++++ Text provided ++++

Hello,
I've vSphere slaves witch are "reverted" to a snapshot for each build. Those slaves are used to test the installation of our products.
Some builds wait a long time at the beginning of the build before to crash with the following message:
Remote build on slave-seven64 (x86_64 seven uiTest java7 autoRestored win x86)FATAL: channel is already closed
hudson.remoting.ChannelClosedException: channel is already closed
at hudson.remoting.Channel.send(Channel.java:541)
at hudson.remoting.Request.call(Request.java:129)
at hudson.remoting.Channel.call(Channel.java:739)
at hudson.EnvVars.getRemote(EnvVars.java:404)
at hudson.model.Computer.getEnvironment(Computer.java:927)
at jenkins.model.CoreEnvironmentContributor.buildEnvironmentFor(CoreEnvironmentContributor.java:29)

++++

*Required action 1*
Extract the passage from the forum post starting at "Some builds wait" and ending at "at hudson.remoting.Channel.call(Channel.java:739)".
*Required action 2*
Which exception is reported in the forum post when a build crashes?

++++ Information provided ++++

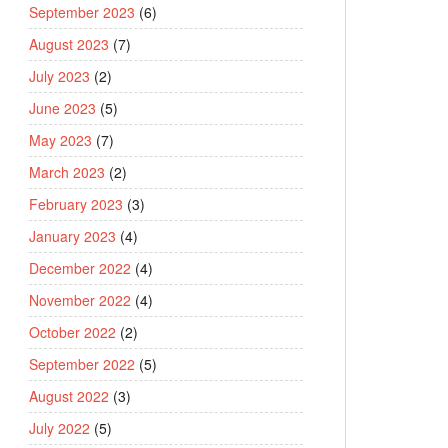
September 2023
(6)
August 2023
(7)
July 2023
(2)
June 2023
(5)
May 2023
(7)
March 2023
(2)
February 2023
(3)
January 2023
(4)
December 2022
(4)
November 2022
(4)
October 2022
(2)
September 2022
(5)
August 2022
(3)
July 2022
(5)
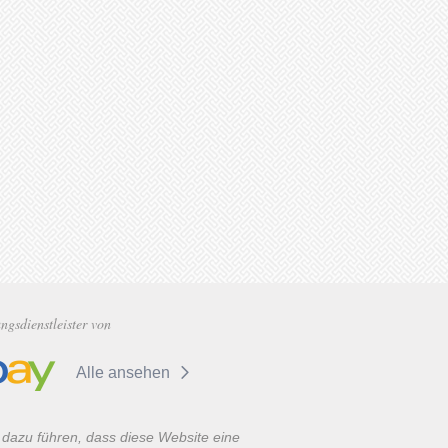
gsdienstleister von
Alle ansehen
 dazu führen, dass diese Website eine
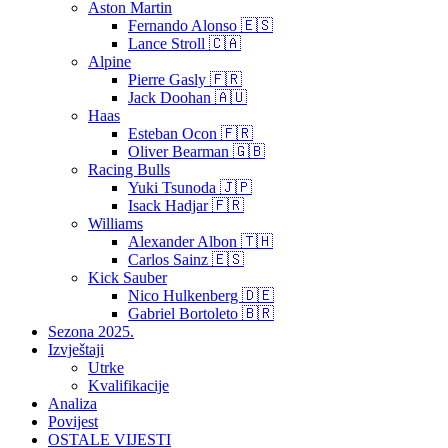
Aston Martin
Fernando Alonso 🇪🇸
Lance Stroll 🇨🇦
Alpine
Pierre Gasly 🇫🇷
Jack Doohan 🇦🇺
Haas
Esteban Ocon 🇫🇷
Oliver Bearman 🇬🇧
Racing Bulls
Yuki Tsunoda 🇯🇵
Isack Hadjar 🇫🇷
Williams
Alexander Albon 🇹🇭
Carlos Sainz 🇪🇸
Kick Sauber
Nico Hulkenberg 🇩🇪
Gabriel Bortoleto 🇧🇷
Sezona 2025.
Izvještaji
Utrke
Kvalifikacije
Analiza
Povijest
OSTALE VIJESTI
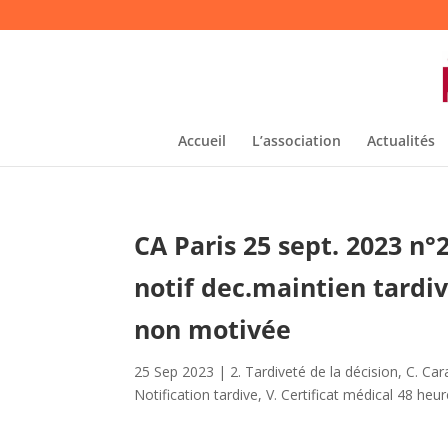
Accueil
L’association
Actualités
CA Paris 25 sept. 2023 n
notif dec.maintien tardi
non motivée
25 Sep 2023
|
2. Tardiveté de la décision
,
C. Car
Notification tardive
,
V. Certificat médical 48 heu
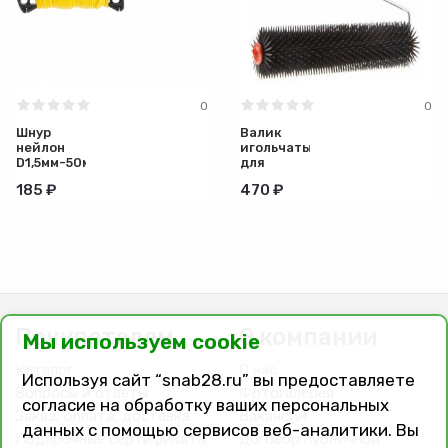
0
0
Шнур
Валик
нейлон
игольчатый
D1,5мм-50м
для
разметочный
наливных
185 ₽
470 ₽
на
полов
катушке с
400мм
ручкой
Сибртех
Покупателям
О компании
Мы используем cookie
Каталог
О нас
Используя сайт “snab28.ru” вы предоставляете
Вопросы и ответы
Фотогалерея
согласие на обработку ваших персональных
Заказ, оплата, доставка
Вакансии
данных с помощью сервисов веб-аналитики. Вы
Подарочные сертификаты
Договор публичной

++++

*Exercise response 1*
Some builds wait a long time at the beginning of the build before to crash with the following message:
Remote build on slave-seven64 (x86_64 seven uiTest java7 autoRestored win x86)FATAL: channel is already closed
hudson.remoting.ChannelClosedException: channel is already closed
at hudson.remoting.Channel.send(Channel.java:541)
at hudson.remoting.Request.call(Request.java:129)
at hudson.remoting.Channel.call(Channel.java:739)

*Exercise response 2*
hudson.remoting.ChannelClosedException